Время рожать. Россия, начало XXI века. Лучшие молодые писатели - Ерофеев Виктор Владимирович 7 стр.


Софья Купряшина

ОДИН ДЕНЬ СЕРАФИМЫ ГЕНРИХОВНЫ

История старушки, занимавшейся сбором бутылок, была обыкновенной. Происходила она, естественно, из очень богатой дворянской семьи. Ее сослали на каторгу за то, что она носила пенсне и не хотела покупать очки. Когда она вернулась, сын не узнал ее и выгнал. Когда она сказала в Гнесинском училище, что до войны работала здесь концертмейстером, ее оставили в качестве уборщицы, но вскоре выгнали, потому что по ночам она страшно напивалась в пустом здании училища, бегала по темным коридорам, выла, приглашала каких-то ошибочно пострадавших людей, которые сдвигали парты и вынимали свертки с закусками.

Теперь она жила в пустом ларьке. Она очень опростилась и огрубела, стала жутко ругаться матом с продавцами палаток и временами проворно залезала на крыши палаток, чтобы снять с них ящики для бутылок. Все знали ее на этом пятачке. Она приставляла железную лесенку к палатке, и ее коричневые толстые ноги лихо мелькали то вверх, то вниз.

— Куда полезла, бабуля? — спрашивал ее продавец.

— Не видишь, что ли, ебена дрожь?! Ящики твои засратые снимаю, блядь. Хули не уберешь-то их?

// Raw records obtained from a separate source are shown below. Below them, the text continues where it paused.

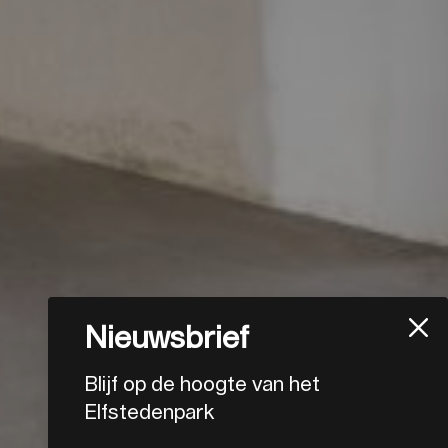
Nieuwsbrief
Blijf op de hoogte van het
Elfstedenpark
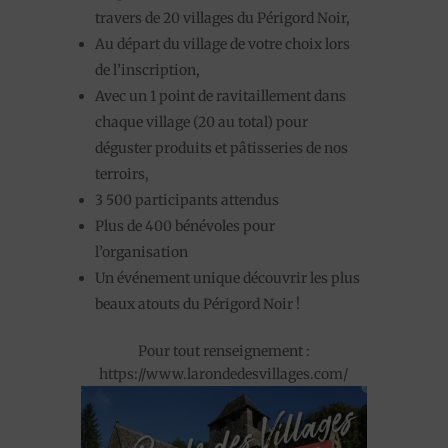
travers de 20 villages du Périgord Noir,
Au départ du village de votre choix lors
de l’inscription,
Avec un 1 point de ravitaillement dans
chaque village (20 au total) pour
déguster produits et pâtisseries de nos
terroirs,
3 500 participants attendus
Plus de 400 bénévoles pour
l’organisation
Un événement unique découvrir les plus
beaux atouts du Périgord Noir !
Pour tout renseignement :
https://www.larondedesvillages.com/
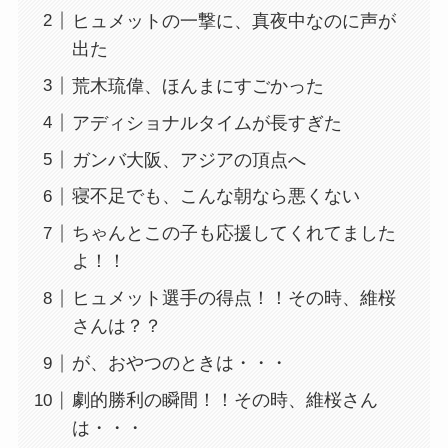
ヒュメットの一撃に、真夜中なのに声が
出た
荒木琉偉、ほんまにすごかった
アディショナルタイムが長すぎた
ガンバ大阪、アジアの頂点へ
寝不足でも、こんな朝なら悪くない
ちゃんとこの子も応援してくれてました
よ！！
ヒュメット選手の得点！！その時、維桜
さんは？？
が、おやつのときは・・・
劇的勝利の瞬間！！その時、維桜さん
は・・・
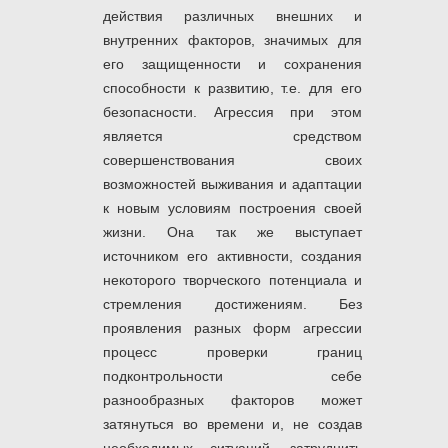
действия различных внешних и
внутренних факторов, значимых для
его защищенности и сохранения
способности к развитию, т.е. для его
безопасности. Агрессия при этом
является средством
совершенствования своих
возможностей выживания и адаптации
к новым условиям построения своей
жизни. Она так же выступает
источником его активности, создания
некоторого творческого потенциала и
стремления достижениям. Без
проявления разных форм агрессии
процесс проверки границ
подконтрольности себе
разнообразных факторов может
затянуться во времени и, не создав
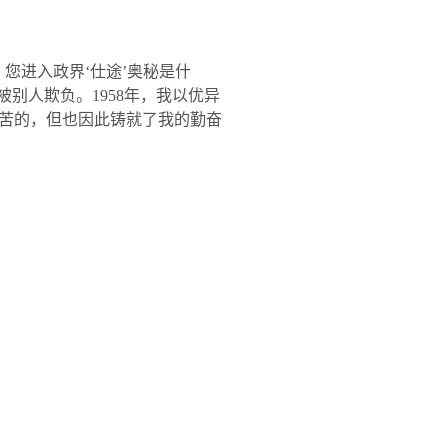
您进入政界‘仕途’奥秘是什
被别人欺负。
1958
年，我以优异
苦的，但也因此铸就了我的勤奋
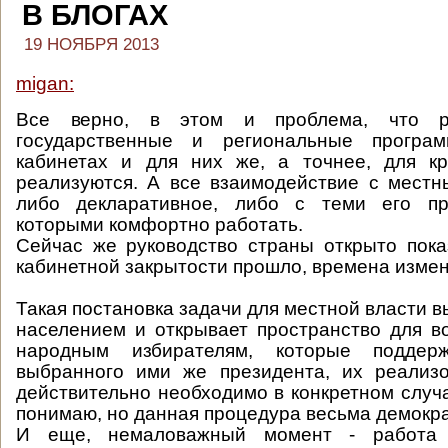
В БЛОГАХ
19 НОЯБРЯ 2013
migan:
Все верно, в этом и проблема, что р
государственные и региональные програ
кабинетах и для них же, а точнее, для кр
реализуются. А все взаимодействие с мест
либо декларативное, либо с теми его пр
которыми комфортно работать.
Сейчас же руководство страны открыто пока
кабинетной закрытости прошло, времена измен
Такая постановка задачи для местной власти в
населением и открывает пространство для 
народным избирателям, которые поддер
выбранного ими же президента, их реализо
действительно необходимо в конкретном случа
понимаю, но данная процедура весьма демокр
И еще, немаловажный момент - работа 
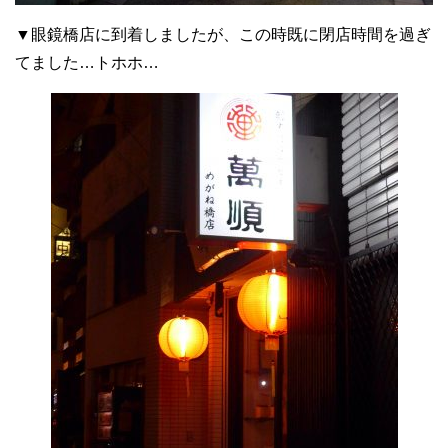
▼眼鏡橋店に到着しましたが、この時既に閉店時間を過ぎ
てました…トホホ…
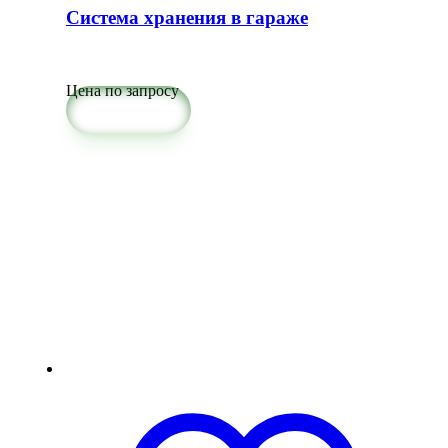
Система хранения в гараже
Цена по запросу
Подробнее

— Ну работай, бабуля, работай.

Вообще она стала очень проворная. Вот только ноги почему-то не худели, но и не опухали. Просто были какие-то мясистые, вероятно, дворянские.

Вечером она выходила на Киевское шоссе, надевала на себя цветной платок и пенсне, садилась на кромку асфальта, расставляла ноги и со словами «бухла — заебись» приступала к ужину. Мимо ехали машины и грузовики, чуть ли не отдавливая ей ноги, но она сидела совершенно спокойно, глядя на затихающую к вечеру природу, и нежно щурилась на заходящее солнце. По мере выпивания она начинала перемещаться все ближе и ближе к Ростовской набережной, чтобы успеть попасть в вытрезвитель. Как инвалид войны, она платила 25 % штрафа, то есть чирик с небольшим или две самых хуевых поллитры. Сидя на солнышке на высокой горе перед набережной, она наблюдала за насекомыми и иногда переворачивала жучка, упавшего на спину, а иногда вдохновенно шептала: «Божья коровка, улети на небо, принеси нам хлеба…» На нее садились бабочки, и порою довольно жестоко кусали какие-то микроскопические мушки. Рассеянно матерясь, она яростно чесала укушенное место и тянулась к сумке за сигареткой.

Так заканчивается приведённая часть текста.